Coding Horror

programming and human factors

JavaScript: The Lingua Franca of the Web

Mike Shaver, a founding member of the Mozilla team, has strong feelings about how the web became popular:

If you choose a platform that needs tools, if you give up the viral soft collaboration of View Source and copy-and-paste mashups and being able to jam jQuery in the hole that used to have Prototype in it, you lose what gave the web its distributed evolution and incrementalism. You lose what made the web great, and what made the web win.

The radically open source, viral nature of the View Source menu is certainly a key part of the web's success. But that's only part of the story. The increasing maturity of the JavaScript implementation in modern browsers is the foundation of the web's present and future:

One ingredient of [Web 2.0] is certainly Ajax, which I can still only just bear to use without scare quotes. Basically, what "Ajax" means is "Javascript now works." And that in turn means that web-based applications can now be made to work much more like desktop ones.

Like many programmers, I initially wrote off JavaScript as a toy language.
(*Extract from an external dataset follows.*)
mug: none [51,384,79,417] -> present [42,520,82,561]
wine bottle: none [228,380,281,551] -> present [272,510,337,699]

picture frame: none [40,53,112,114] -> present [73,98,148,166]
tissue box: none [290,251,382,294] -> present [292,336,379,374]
Even Douglas "my middle name is JavaScript" Crockford was guilty of this misconception:

When JavaScript was first introduced, I dismissed it as being not worth my attention. Much later, I took another look at it and discovered that hidden in the browser was an excellent programming language. My initial attitudes were based on the initial positioning of JavaScript by Sun and Netscape. They made many misstatements about JavaScript in order to avoid positioning JavaScript as a competitor to Java. Those misstatements continue to echo in the scores of badly written JavaScript books aimed at the dummies and amateurs market.
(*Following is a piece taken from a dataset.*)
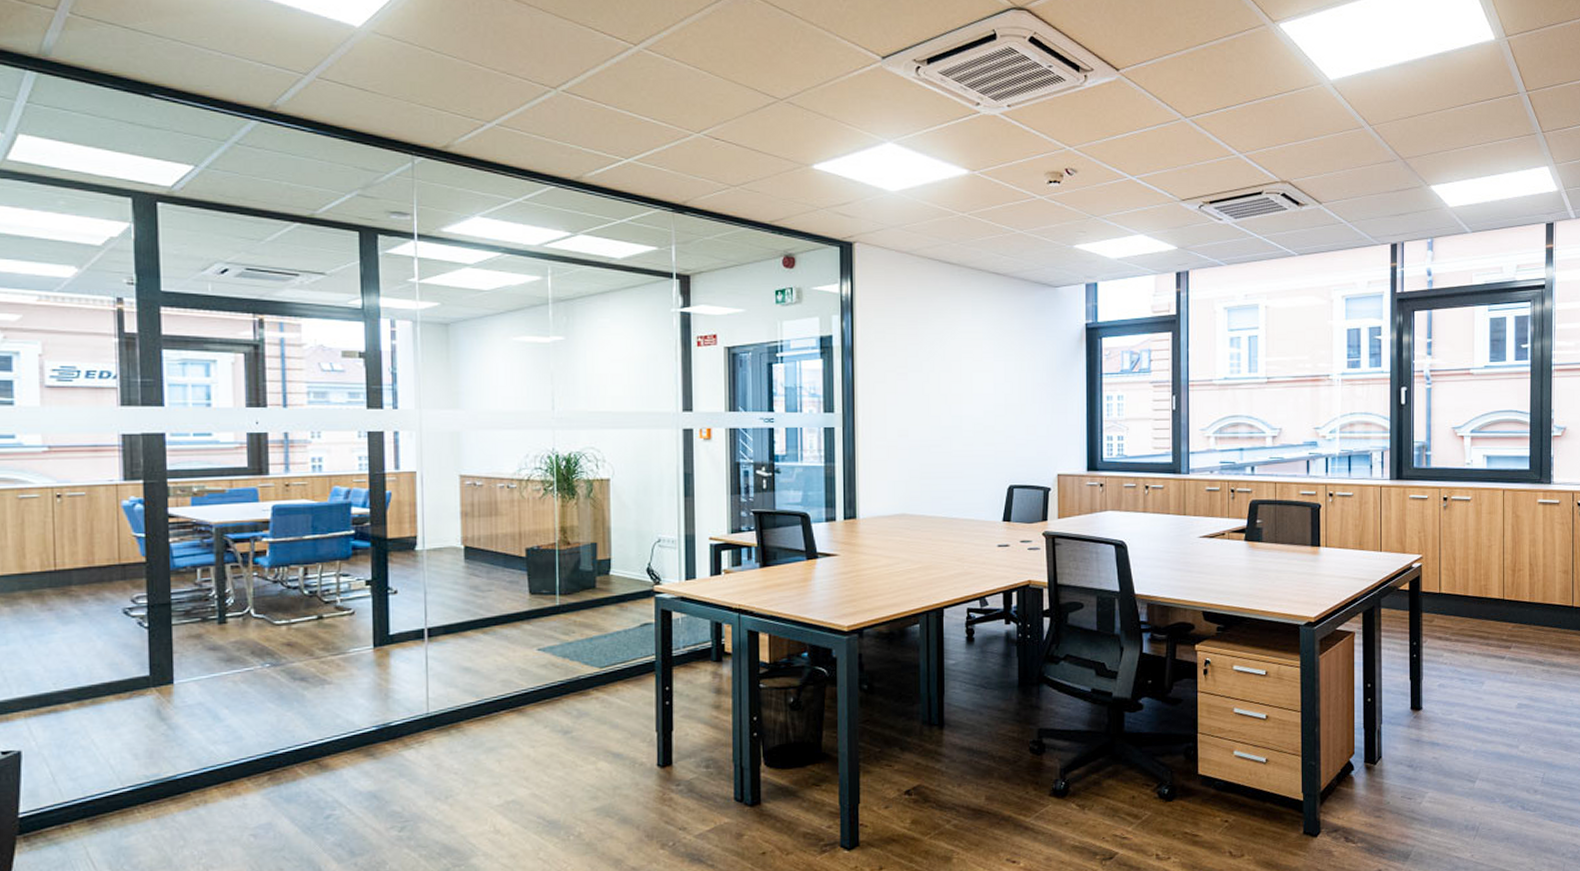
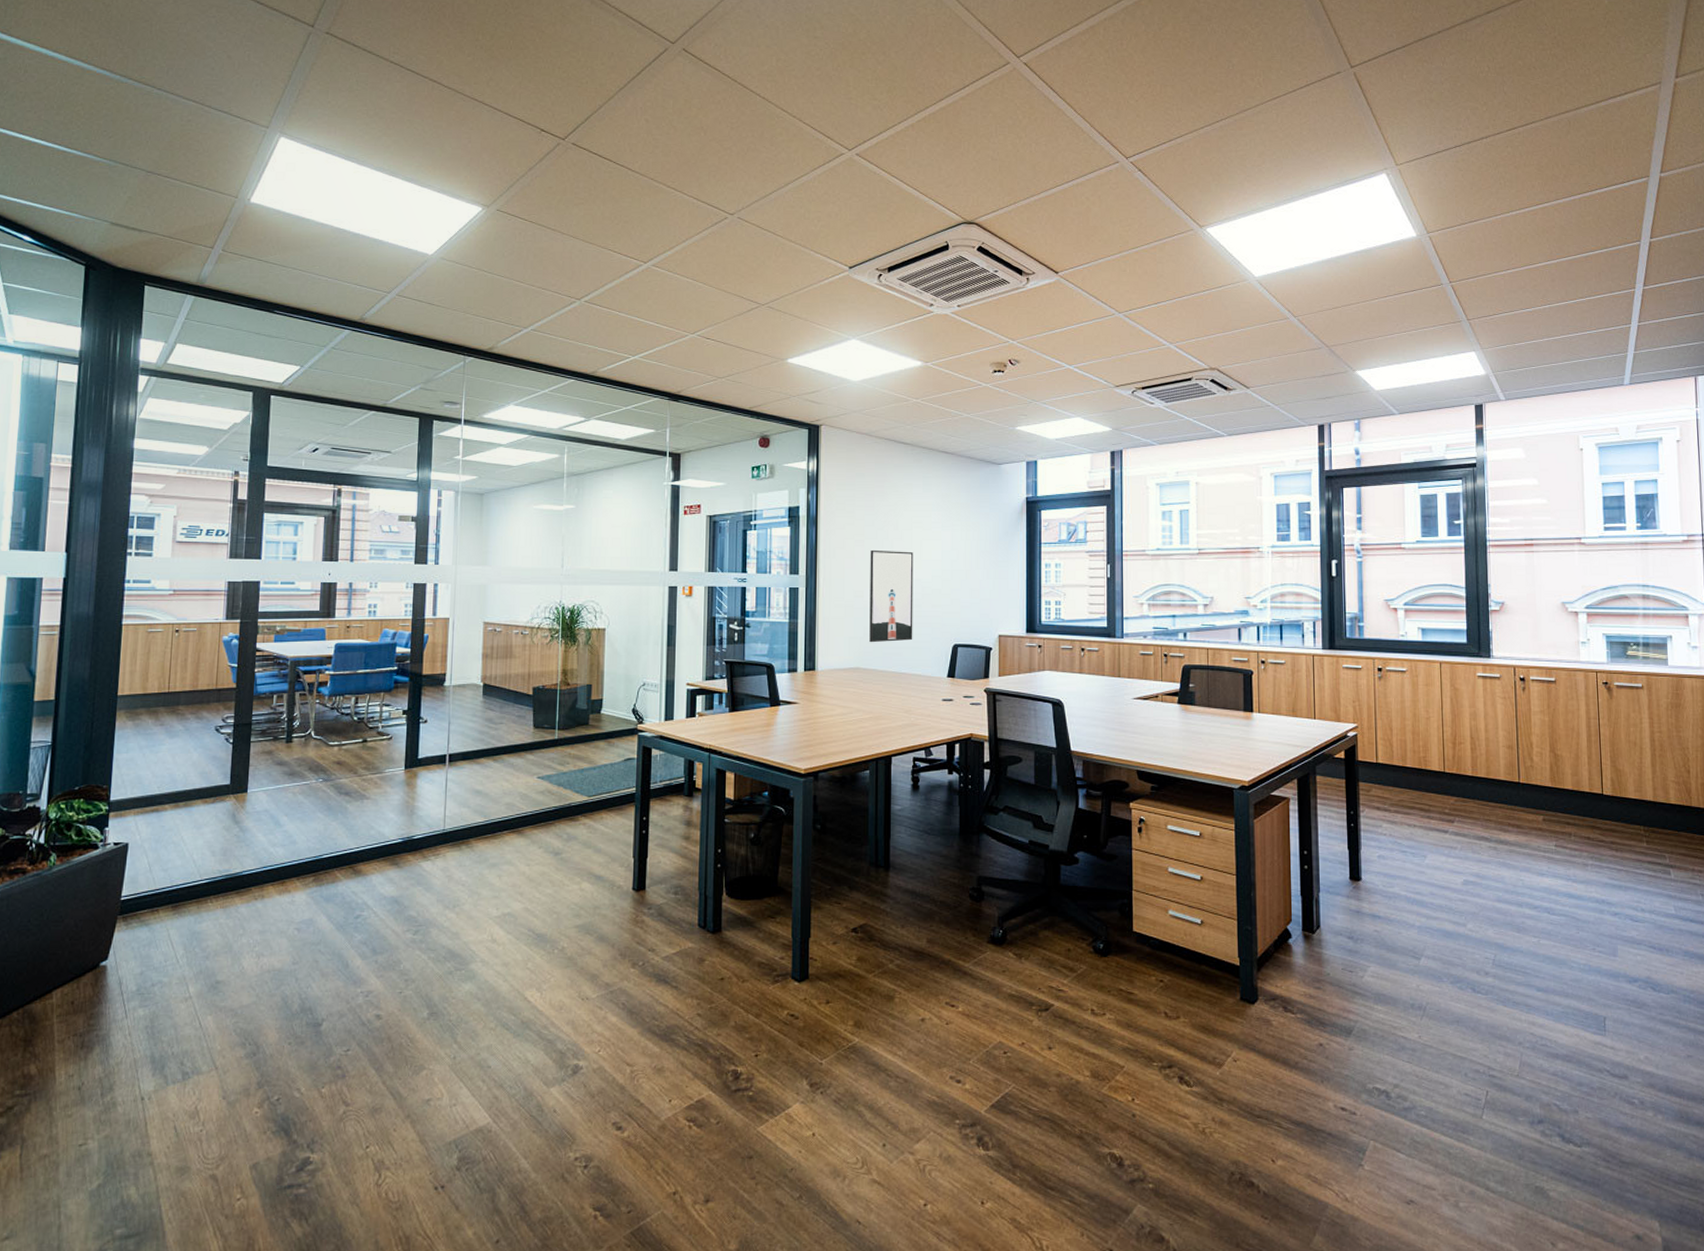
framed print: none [915,383,964,487] -> present [869,549,914,643]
Regardless of your original feelings towards the language, JavaScript has come a long way since the bad old days of 1995. We've got CPU power to burn on the client; so much power, in fact, that even an interpreted, dynamic language like JavaScript can be a credible client-side development environment. The language has been standardized as ECMA-262, edition 3 since 1999, so there's now a reasonable expectation of compatibility across browsers.

More and more websites leverage JavaScript to stretch the boundaries of what the browser can do. The idea of browsing today's web with JavaScript disabled is almost quaint. With the success of so many startups based on nothing but JavaScript, HTML, and the server-side language of their choice, you'd think JavaScript would enjoy some hard-won respect by now. But I still see a lot of angst and ennui towards JavaScript from developers, even today. Scott Koon had a clever way of putting it:

[JavaScript won] by default. People wanted to build better web applications. Programming against Flash movies sucked. Javascript was already in all the browsers. If you're the last man left on earth, it doesn't matter how ugly you are when the women come to re-populate the planet.
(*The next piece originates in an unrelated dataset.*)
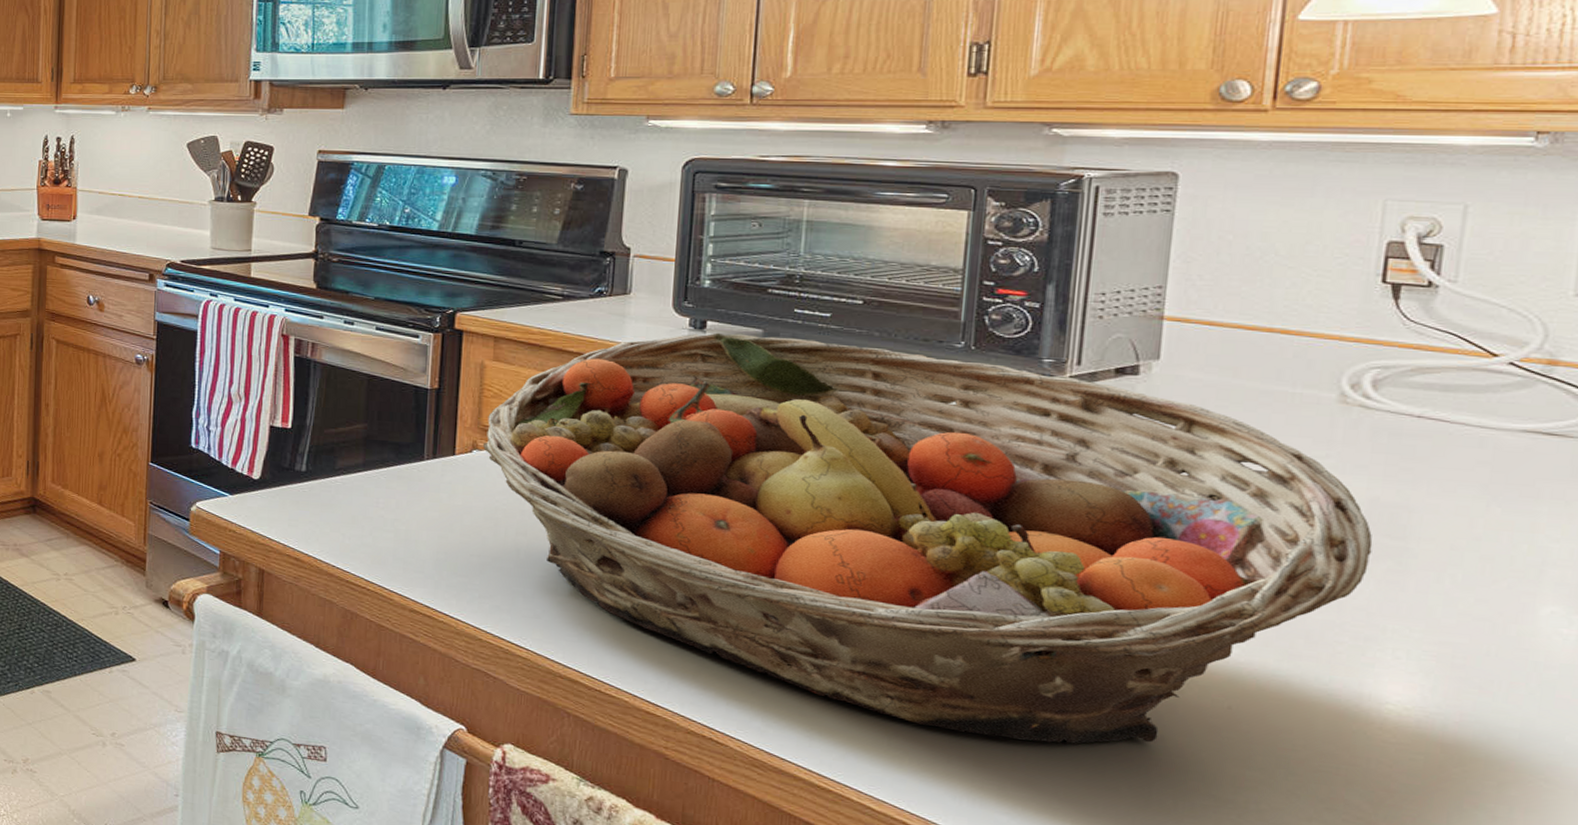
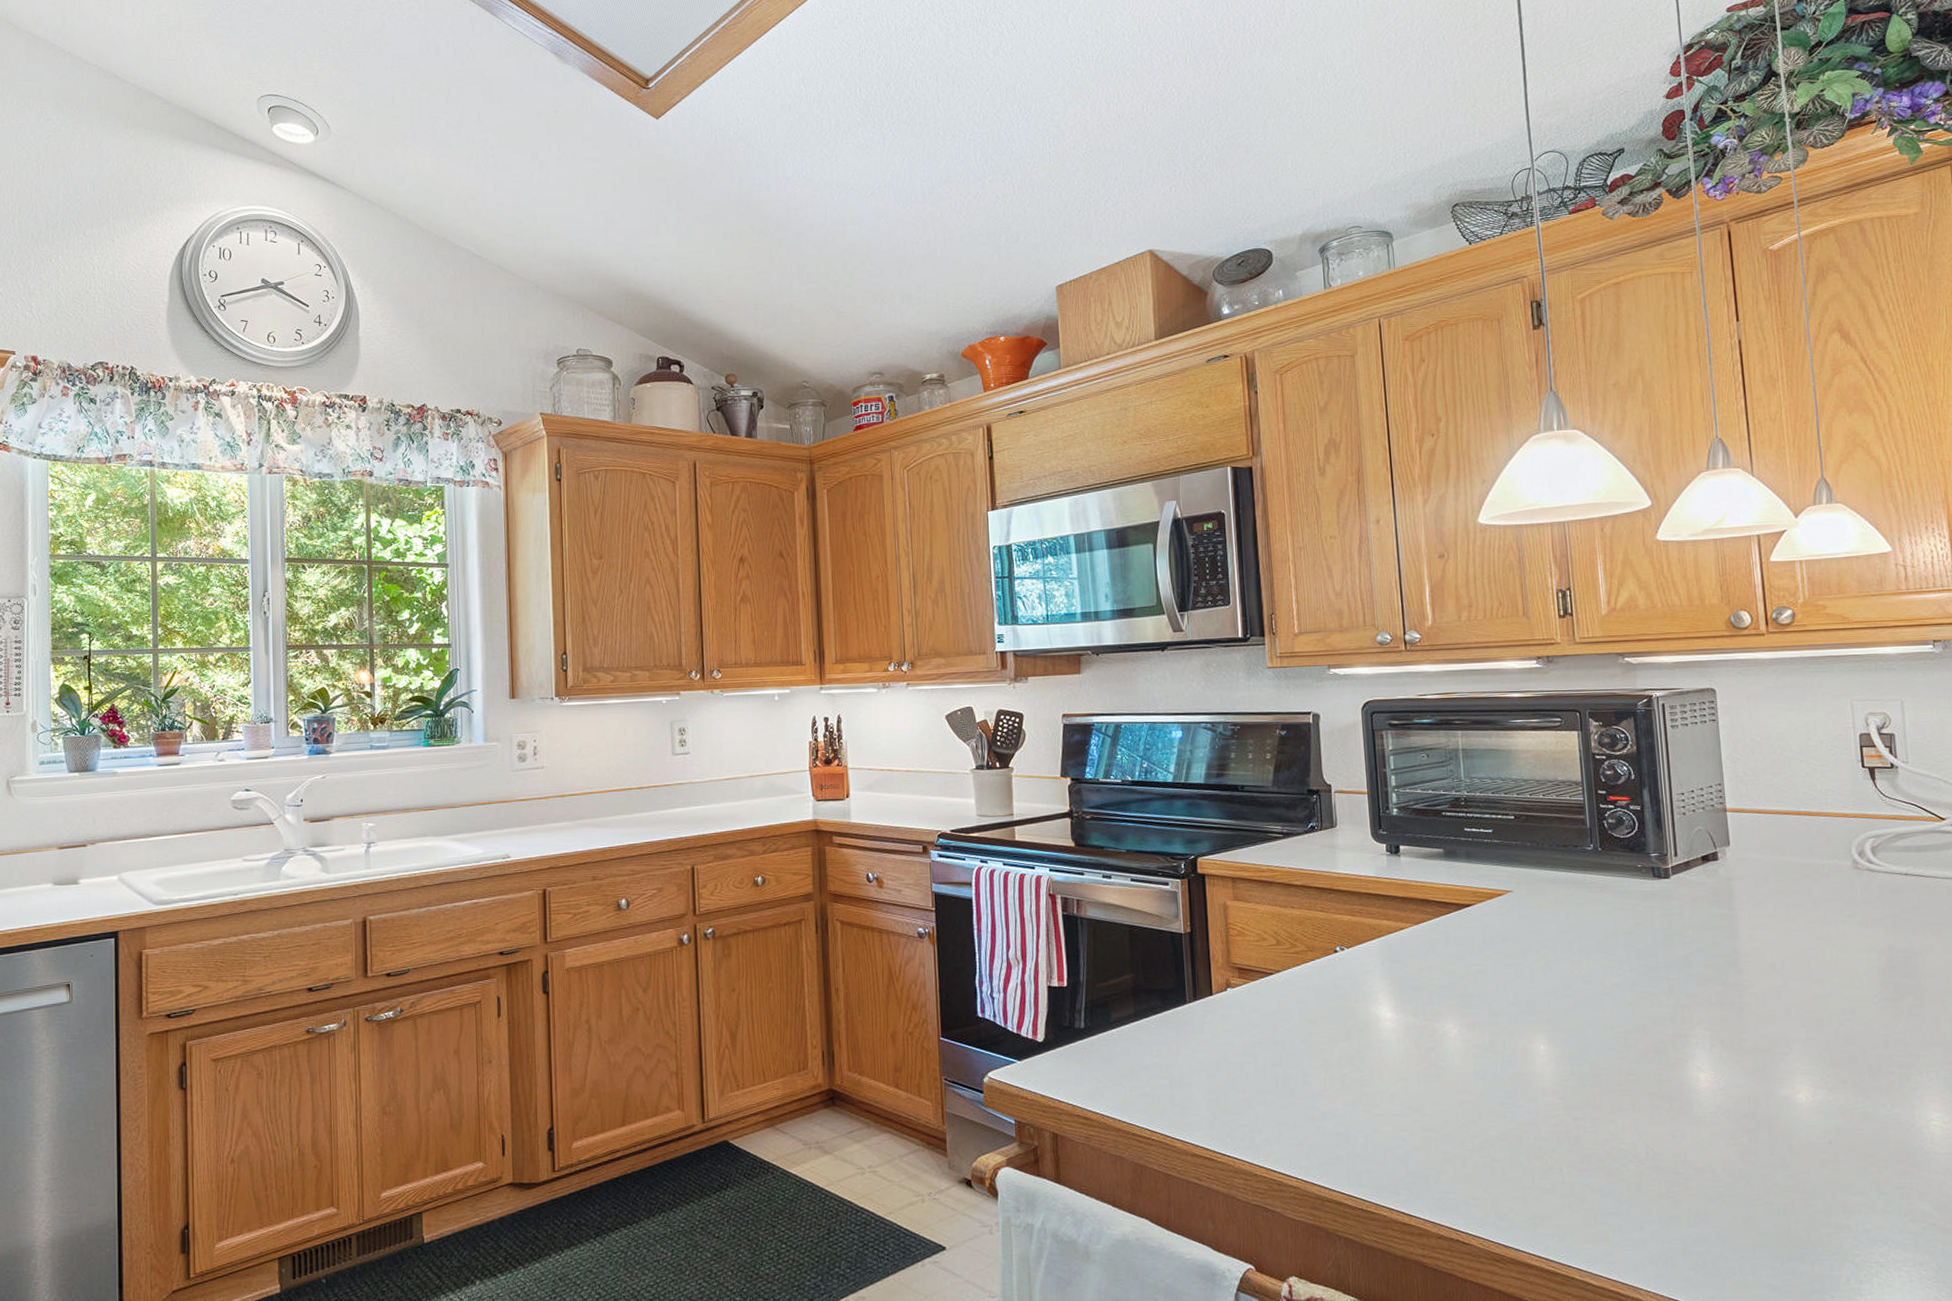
fruit basket: present [483,332,1373,744] -> none [1235,854,1898,1199]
Some programmers will do almost anything to avoid getting their feet dirty in the highly imperfect world of JavaScript. Vendors are all too willing to offer up their alternatives:

Despite all the pretenders to the throne, JavaScript isn't going away any time soon. JavaScript is the world's most ubiquitous computing runtime. It's time we learned to accept and embrace JavaScript rather than blindly fighting it. That doesn't mean we can't explore alternatives-- but the best way to transcend the limitations of JavaScript is to immerse yourself in those limitations. At least that way you know what you're fighting for, and what the alternatives really mean.

Is JavaScript annoying at times? Sure. Is it aggravating to deal with all the cross-browser issues you'll inevitably run into? Absolutely. Is debugging in the browser a pain in the butt? You bet it is, although FireBug helps. But JavaScript, in its way, is as groundbreaking as it is infuriating:

JavaScript's C-like syntax, including curly braces and the clunky for statement, makes it appear to be an ordinary procedural language. This is misleading because JavaScript has more in common with functional languages like Lisp or Scheme than with C or Java. It has arrays instead of lists and objects instead of property lists. Functions are first class. It has closures. You get lambdas without having to balance all those parens.

JavaScript is the lingua franca of the web. Ignore it at your peril.

If you're looking to get reacquainted with JavaScript, the best single resource on the web is still Douglas Crockford's site. I can also recommend Douglas Crockford's series of Yahoo videos, which provide an excellent overview of modern thinking in JavaScript.

You can download the companion slides for these presentations from the excellent Yahoo User Interface Blog.

There are some exciting JavaScript alternatives on the horizon. Some will be successful; some won't. In all the hubbub over new tools and new choices, don't forget that JavaScript remains an excellent choice for rich internet application development -- and as the existing lingua franca of the web, its success is guaranteed.